To-do item a.
Repeat the records from the line with "QUICK LINKS" to the line with "is a great vehicle to take me on a trip".

African Americans Home

School Segregation:

Education in the South was one obstacle that kept African Americans fighting. White schools did not enroll black students because there were thought of as inferior to whites. With the help of the Freedmans Beaurs, recently freed slaves were supported in education and food until 1872. African Americans were left with no place to receive the education that was needed. In 1918 a law was passed saying that everyone had to go to school. Unfortunately for African Americans they had no where to go. It became a good and bad situation. Yes, they were getting the right to go to school but they weren't being given any money to start their own school, since the white schools weren't allowing them in. The number in money spent on white education each year continued to increase as money toward African Americans decreased. This allowed for whites to become updated on all new text books and supplies they needed while African Americans were still struggling to get running water and electricity. More subjects were given out to whites, and African American teachers were being paid 30% less than white teachers. They were forced to work in one room school houses with twice as many students as white teachers were teaching. Statistics show that $42 million was put toward transporting whites back and forth to activities and schools while only $1 million was being spent on African Americans. This shows the extreme differences that separated whites from African Americans.

Records for this exercise.
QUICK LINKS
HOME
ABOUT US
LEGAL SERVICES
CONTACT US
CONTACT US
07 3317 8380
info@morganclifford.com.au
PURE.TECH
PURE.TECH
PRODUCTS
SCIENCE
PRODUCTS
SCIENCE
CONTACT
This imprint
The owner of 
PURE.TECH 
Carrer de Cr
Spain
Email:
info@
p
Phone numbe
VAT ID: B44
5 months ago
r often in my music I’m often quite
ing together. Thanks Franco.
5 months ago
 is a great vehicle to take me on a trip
---
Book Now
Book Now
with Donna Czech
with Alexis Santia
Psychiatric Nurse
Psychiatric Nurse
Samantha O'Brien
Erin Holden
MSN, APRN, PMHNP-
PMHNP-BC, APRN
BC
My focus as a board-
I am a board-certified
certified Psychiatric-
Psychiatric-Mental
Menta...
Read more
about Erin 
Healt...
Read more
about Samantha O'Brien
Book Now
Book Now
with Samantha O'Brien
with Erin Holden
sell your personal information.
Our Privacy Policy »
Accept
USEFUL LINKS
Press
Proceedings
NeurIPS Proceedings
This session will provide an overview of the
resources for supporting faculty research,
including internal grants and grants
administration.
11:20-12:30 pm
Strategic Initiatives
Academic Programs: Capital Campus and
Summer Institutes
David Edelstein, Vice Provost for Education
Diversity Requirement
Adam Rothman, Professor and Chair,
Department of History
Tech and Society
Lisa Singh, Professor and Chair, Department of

To-do item b.
List every figure written in digits in the school segregation text.

Task response a.
QUICK LINKS
HOME
ABOUT US
LEGAL SERVICES
CONTACT US
CONTACT US
07 3317 8380
info@morganclifford.com.au
PURE.TECH
PURE.TECH
PRODUCTS
SCIENCE
PRODUCTS
SCIENCE
CONTACT
This imprint
The owner of 
PURE.TECH 
Carrer de Cr
Spain
Email:
info@
p
Phone numbe
VAT ID: B44
5 months ago
r often in my music I’m often quite
ing together. Thanks Franco.
5 months ago
 is a great vehicle to take me on a trip

Task response b.
1872
1918
30%
$42 million
$1 million